In summary, simply choosing to use a Message (66) is insufficient. When data must be transferred, it must be done through a Message (66). This chapter explains other decisions that are part of making messages work.

Command Message

An application needs to invoke functionality provided by other applications. It would typically use Remote Procedure Invocation (50), but it would like to take advantage of the benefits of using Messaging (53).

How can messaging be used to invoke a procedure in another application?

The advantage of Remote Procedure Invocation (50) is that it’s synchronous, so the call is performed immediately while the caller’s thread blocks. But that’s also a disadvantage. If the call cannot be executed immediately—either because the network is down or because the remote process isn’t running and listening—then the call doesn’t work. If the call were asynchronous, it could keep trying until the procedure in the remote application is successfully invoked.

A local invocation is more reliable than a remote invocation. If the caller could transmit the procedure’s invocation to the receiver as a Message (66), then the receiver could execute the invocation locally. So, the question is how to make a procedure’s invocation into a message.

There’s a well-established pattern for encapsulating a request as an object. The Command pattern [GoF] shows how to turn a request into an object that can be stored and passed around. If this object were a message, then it could be stored in and passed around through a Message Channel (60). Likewise, the command’s state (such as method parameters) can be stored in the message’s state.

Figure 5.1 Use a Command Message to reliably invoke a procedure in another application.

There is no specific message type for commands; a Command Message is simply a regular message that happens to contain a command. In JMS, the command message could be any type of message; examples include an ObjectMessage containing a Serializable command object, a TextMessage containing the command in XML form, and so on. In .NET, a command message is a Message (66) with a command stored in it. A Simple Object Access Protocol (SOAP) request is a command message.

Command Messages are usually sent over a Point-to-Point Channel (103) so that each command will be consumed and invoked only once.

Example: SOAP and WSDL

With the SOAP protocol [SOAP 1.1] and WSDL service description [WSDL 1.1], when using RPC-style SOAP messages, the request message is an example of this Command Message pattern. With this usage, the SOAP message body (an XML document) contains the name of the method to invoke in the receiver and the parameter values to pass into the method.

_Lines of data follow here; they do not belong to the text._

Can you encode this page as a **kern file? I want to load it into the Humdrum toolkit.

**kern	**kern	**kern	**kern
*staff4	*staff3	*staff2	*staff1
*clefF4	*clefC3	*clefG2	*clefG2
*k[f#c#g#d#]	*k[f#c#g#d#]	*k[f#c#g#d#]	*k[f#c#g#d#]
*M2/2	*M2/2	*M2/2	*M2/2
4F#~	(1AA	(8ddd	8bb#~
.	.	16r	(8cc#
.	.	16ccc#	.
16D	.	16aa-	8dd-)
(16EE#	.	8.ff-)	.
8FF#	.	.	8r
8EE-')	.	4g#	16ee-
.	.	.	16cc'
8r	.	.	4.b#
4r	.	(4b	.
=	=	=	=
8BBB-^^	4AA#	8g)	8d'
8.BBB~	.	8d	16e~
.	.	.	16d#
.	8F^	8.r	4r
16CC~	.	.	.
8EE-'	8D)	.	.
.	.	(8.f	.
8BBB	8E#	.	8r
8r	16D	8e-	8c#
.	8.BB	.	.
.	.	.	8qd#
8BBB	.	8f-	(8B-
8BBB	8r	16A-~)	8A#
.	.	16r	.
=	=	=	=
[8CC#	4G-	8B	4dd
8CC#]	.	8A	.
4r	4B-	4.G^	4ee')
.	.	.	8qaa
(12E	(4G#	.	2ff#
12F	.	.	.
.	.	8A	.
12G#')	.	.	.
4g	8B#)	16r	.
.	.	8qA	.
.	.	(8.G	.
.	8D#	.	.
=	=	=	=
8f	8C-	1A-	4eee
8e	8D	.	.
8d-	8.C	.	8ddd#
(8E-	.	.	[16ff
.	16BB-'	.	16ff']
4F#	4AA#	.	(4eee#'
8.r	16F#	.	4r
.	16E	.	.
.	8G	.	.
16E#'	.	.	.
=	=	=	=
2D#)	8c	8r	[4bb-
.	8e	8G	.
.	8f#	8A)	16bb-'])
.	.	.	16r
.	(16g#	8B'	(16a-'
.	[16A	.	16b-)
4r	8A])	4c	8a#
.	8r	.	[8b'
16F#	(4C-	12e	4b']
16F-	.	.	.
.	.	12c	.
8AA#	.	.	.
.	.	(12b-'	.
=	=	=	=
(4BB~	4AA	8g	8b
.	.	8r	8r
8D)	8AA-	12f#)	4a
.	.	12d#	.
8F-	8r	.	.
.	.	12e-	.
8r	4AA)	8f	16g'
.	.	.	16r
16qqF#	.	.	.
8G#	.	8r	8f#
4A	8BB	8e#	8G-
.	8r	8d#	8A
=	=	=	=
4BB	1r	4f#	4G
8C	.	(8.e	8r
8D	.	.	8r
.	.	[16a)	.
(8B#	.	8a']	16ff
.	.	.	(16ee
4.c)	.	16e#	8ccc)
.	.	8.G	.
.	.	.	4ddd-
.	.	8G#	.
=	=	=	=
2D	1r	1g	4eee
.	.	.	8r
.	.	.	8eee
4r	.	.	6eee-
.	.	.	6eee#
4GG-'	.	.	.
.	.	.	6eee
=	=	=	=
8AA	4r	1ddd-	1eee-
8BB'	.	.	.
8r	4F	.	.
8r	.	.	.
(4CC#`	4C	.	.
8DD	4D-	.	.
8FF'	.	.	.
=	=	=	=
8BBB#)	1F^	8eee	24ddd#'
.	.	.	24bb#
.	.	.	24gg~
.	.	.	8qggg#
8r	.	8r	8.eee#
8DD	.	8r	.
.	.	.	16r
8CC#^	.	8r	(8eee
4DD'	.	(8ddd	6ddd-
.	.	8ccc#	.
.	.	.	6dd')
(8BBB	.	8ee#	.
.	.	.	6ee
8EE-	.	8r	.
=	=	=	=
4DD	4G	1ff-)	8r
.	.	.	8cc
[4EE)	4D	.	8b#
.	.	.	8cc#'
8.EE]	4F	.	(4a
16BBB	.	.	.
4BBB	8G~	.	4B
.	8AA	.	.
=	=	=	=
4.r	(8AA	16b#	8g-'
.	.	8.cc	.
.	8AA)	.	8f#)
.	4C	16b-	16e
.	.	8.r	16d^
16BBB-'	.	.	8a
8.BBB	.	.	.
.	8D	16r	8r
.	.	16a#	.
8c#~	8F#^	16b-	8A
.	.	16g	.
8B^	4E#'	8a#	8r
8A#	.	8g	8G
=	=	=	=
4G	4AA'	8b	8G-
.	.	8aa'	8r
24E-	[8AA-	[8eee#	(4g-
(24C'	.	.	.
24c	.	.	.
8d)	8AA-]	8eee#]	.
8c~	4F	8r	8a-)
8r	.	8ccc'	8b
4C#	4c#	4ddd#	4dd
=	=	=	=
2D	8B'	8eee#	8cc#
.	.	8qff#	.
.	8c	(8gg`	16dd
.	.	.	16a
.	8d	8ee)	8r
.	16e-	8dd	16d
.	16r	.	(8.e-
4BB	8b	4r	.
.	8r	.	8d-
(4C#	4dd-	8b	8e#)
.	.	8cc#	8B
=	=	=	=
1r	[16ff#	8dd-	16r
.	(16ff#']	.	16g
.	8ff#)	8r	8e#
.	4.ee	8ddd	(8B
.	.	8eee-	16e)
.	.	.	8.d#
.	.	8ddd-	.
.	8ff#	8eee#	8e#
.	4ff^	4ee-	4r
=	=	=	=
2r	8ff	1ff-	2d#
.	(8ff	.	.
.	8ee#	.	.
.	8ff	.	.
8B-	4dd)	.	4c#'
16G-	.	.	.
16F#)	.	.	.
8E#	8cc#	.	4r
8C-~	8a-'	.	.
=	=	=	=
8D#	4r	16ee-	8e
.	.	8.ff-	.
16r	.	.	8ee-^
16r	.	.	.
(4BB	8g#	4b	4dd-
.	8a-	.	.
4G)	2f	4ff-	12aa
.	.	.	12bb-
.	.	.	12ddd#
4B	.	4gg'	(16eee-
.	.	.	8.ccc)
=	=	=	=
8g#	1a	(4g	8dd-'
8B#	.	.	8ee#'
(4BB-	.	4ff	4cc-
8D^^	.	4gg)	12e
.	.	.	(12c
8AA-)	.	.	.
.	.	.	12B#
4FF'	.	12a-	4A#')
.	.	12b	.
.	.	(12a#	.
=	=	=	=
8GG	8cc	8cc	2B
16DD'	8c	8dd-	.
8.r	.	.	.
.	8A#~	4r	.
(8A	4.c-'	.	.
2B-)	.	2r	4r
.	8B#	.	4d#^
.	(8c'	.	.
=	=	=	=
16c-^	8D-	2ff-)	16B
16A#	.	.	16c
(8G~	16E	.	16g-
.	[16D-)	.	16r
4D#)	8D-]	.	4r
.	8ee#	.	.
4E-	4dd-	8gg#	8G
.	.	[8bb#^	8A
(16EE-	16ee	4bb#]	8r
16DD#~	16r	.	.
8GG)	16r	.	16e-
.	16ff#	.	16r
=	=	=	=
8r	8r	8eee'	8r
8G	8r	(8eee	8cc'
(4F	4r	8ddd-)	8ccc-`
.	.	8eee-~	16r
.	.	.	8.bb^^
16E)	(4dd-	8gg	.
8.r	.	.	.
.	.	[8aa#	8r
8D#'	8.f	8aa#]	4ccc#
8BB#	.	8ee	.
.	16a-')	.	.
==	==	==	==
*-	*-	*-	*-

This method name must be the same as one of the message names defined in the receiver’s WSDL.

This example from the SOAP specification invokes the receiver’s GetLastTradePrice method with a single parameter called symbol.

       <m:GetLastTradePrice xmlns:m="Some-URI">

In a SOAP command, one might expect the method name to be the value of some standard element; actually, the method name is the name of the method element, prefixed by the m namespace. Having a separate XML element type for each method makes validating the XML data much more precise, because the method element type can specify the parameters’ names, types, and order.